REMINDER ON DISCLOSURE OBLIGATIONS (1)
OF CHANGES IN MAJOR HOLDINGS OF VOTING SHARES
IN D'AMICO INTERNATIONAL SHIPPING S.A.
(THE "COMPANY")
Shareholders of the Company remain subject to disclosure and reporting
obligations of transparency both in Luxembourg and in Italy.
I) Under the Luxembourg
law, to which the Company is subject by reason of its incorporation in
Luxembourg, the shareholders of the Company are bound by the applicable provisions
of the law dated 11 January 2008 entered into force on 19 January 2008 (the "Transparency
Law") which implements directive 2004/109/EC of the European Parliament
and of the Council of 15 December 2004 on the harmonisation of transparency requirements
in relation to information about issuers whose securities are admitted to trading
on a regulated market and amending Directive 2001/34/EC (the "Transparency
Directive").
Pursuant to the rules set by the Transparency Law, a natural or
legal person holder of voting shares, of certificates representing voting shares
or of financial instruments giving an entitlement to buy voting shares of the Company,
must file a notification both to the Company and to the Commission de Surveillance
du Secteur Financier (the "CSSF") in case the percentage of voting
rights held in the Company reaches, exceeds or falls below the following thresholds:
5%, 10%, 15%, 20%, 25%, 33 1/3%, 50% and 66 2/3 %, following the purchase or sale
of voting shares of the Company as well as the increase or decrease of the total
amount of voting shares or share capital in the Company. Such notification must
be filed as soon as possible, but at least within the sixth Luxembourg trading day
following a transaction or four trading days following information of an event changing
the breakdown of voting rights by the Company. The notification shall be addressed
to the Company’s registered office and to the CSSF in compliance with its applicable
provisions. The content of the notification will be made public by the Company within
three Luxembourg trading day following its reception.
In case of failure to notify the Transparency Law provides for a freeze of the voting
rights of shares and allows resolutions carried out with the illegally exercised
voting rights to be voided.
The Transparency Law also allows postponement of general meetings if the above mentioned
notification is made within fifteen days prior to such a meeting.
II) In light of the listing of the Company’s shares on the STAR
segment of the Italian Stock Exchange Market ("MTA") managed by
Borsa Italiana S.p.A., the shareholders of the Company are also bound by the terms
of its Articles of Association as amended on 29 April 2008 and reported hereinafter:
"Natural persons or legal entities who acquire, dispose or
hold a holding in the Company's capital represented by voting shares, shall inform
the Company, which shall inform Borsa Italiana where: a) the percentage of the voting
rights held by that person exceeds one of the following thresholds: 2 per cent.,
5 per cent., 7.5 per cent., 10 per cent. and subsequent multiples of 5, b) the percentage
of the voting rights held by that person falls below one of the thresholds specified
in subparagraph a)" within five trading days of the date of transaction triggering
the requirement, regardless of the date on which it is to take effect. Intermediaries
that have acquired a holding of more than 2% and less than 5% in the course of their
asset management activity may inform the Company within seven days of the publication
of the notice convening the first shareholders' meeting following the acquisition.
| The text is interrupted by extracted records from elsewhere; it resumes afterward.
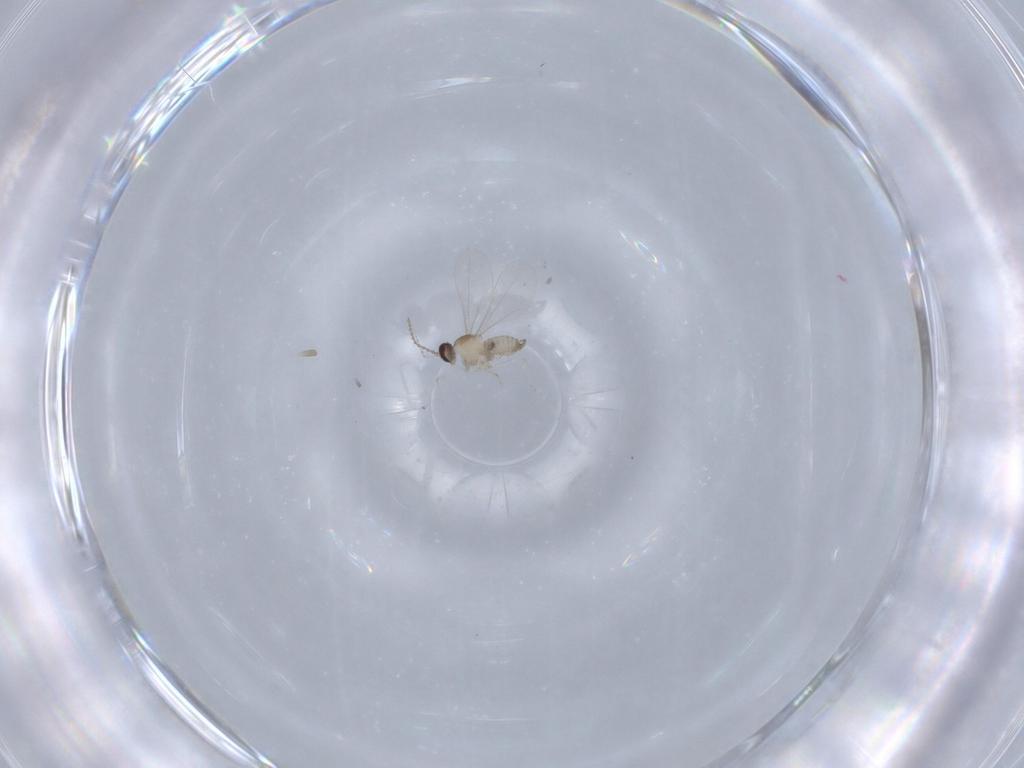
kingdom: Animalia
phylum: Arthropoda
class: Insecta
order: Diptera
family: Cecidomyiidae
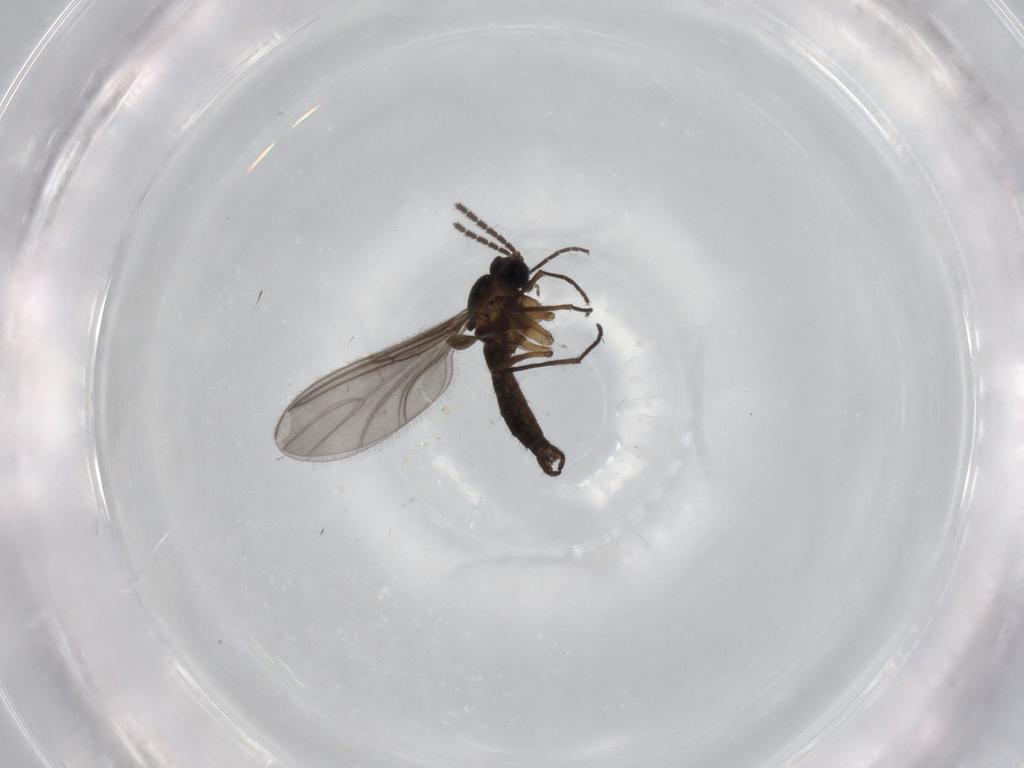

In such case, they shall also specify their holding at the date of the information.
For the purpose of this specific provision, a person's holding shall be deemed to
include both the shares owned by him, even if the voting rights belong or are assigned
to third parties, and the shares of which the voting rights belong or are assigned
to him. For the same purposes, a person's holding shall also include both the shares
owned by nominees, trustees or subsidiary companies and the shares of which the
voting rights belong or are assigned to such persons. Shares registered in the names
of or endorsed to trustees and those of which the voting rights are assigned to
an intermediary in connection with asset management services shall not be counted
by the persons controlling the trustee or the intermediary."
(1) The information contained in this reminder does
not constitute legal advice. Investors are encouraged to seek advice of counsel
in connection with their obligations under applicable law and the consequences of
failing to comply with any such obligations.